Start of Block

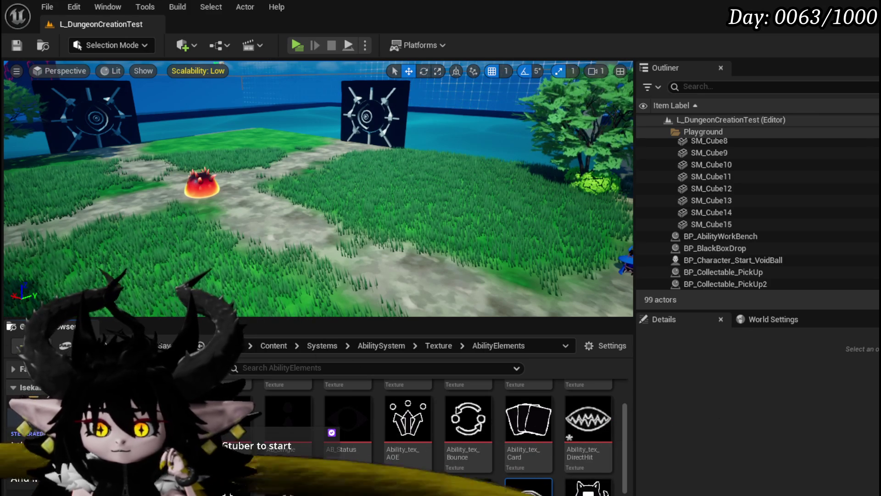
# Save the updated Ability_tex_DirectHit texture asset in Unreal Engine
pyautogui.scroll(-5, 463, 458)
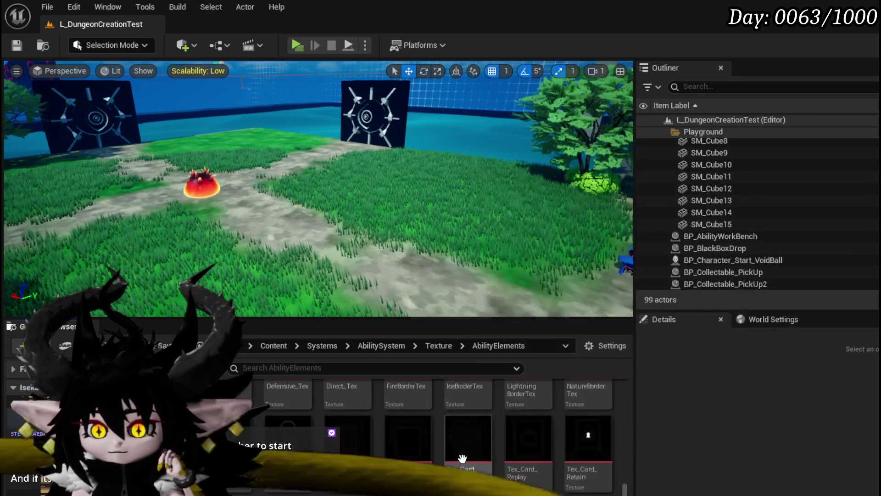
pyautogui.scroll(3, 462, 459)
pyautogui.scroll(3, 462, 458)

End of Block
Start of Block

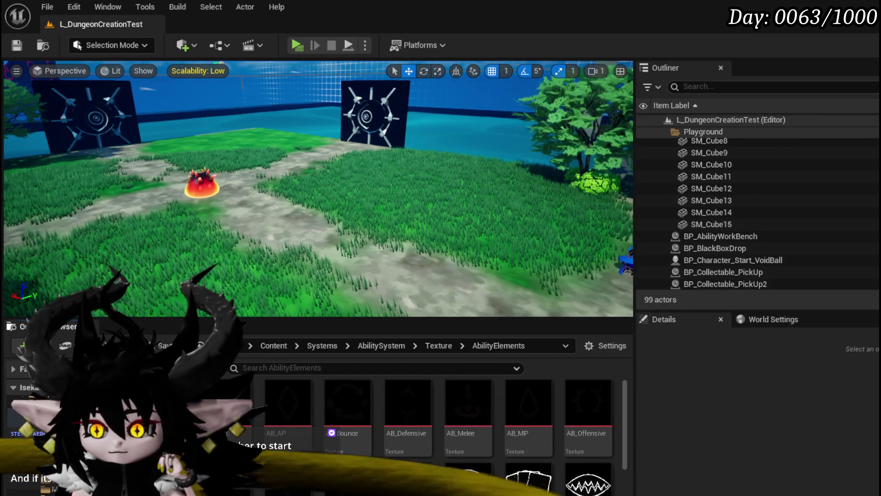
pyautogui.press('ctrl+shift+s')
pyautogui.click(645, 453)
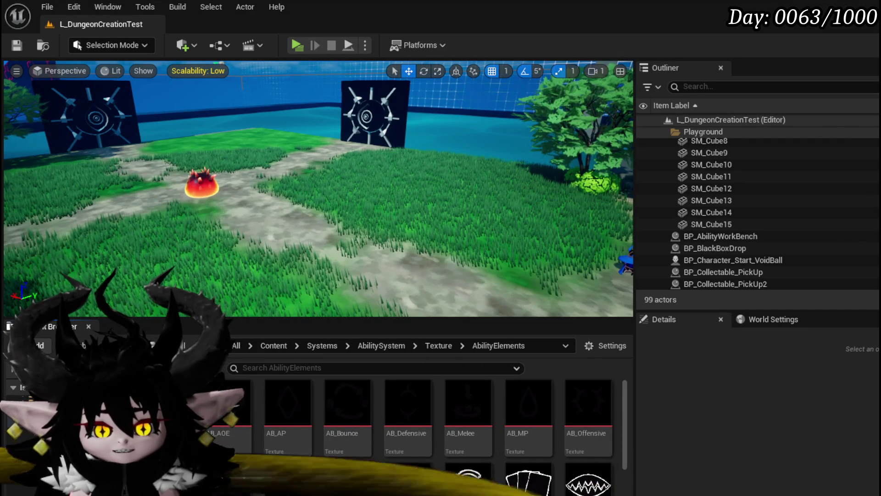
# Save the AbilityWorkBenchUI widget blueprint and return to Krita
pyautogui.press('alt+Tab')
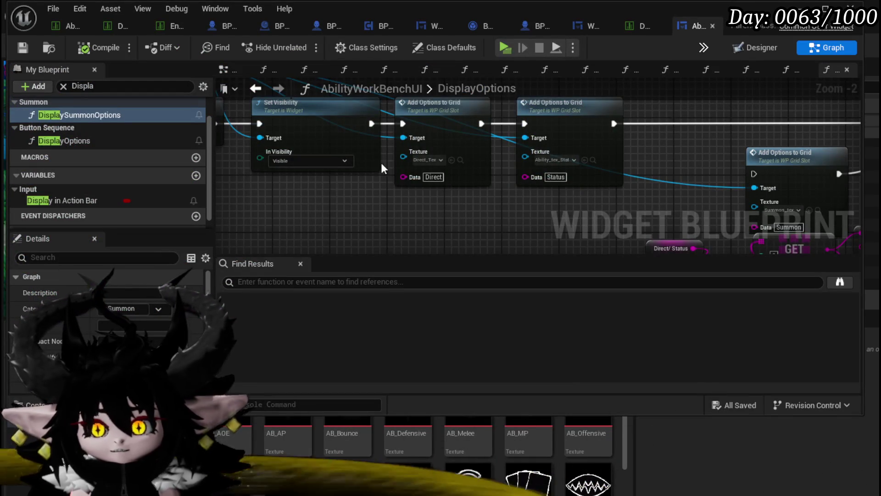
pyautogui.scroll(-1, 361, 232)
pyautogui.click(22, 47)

End of Block

* _WHAT YOU NEED TO DO_:
Look above for the line with "pyautogui.press('ctrl+shift+s')" and the line with "pyautogui.click(22, 47)". Give again exactly those two lines and all lines between them, pictures excluded.

* _COMPLETED EXERCISE_:
pyautogui.press('ctrl+shift+s')
pyautogui.click(645, 453)
# Save the AbilityWorkBenchUI widget blueprint and return to Krita
pyautogui.press('alt+Tab')
pyautogui.scroll(-1, 361, 232)
pyautogui.click(22, 47)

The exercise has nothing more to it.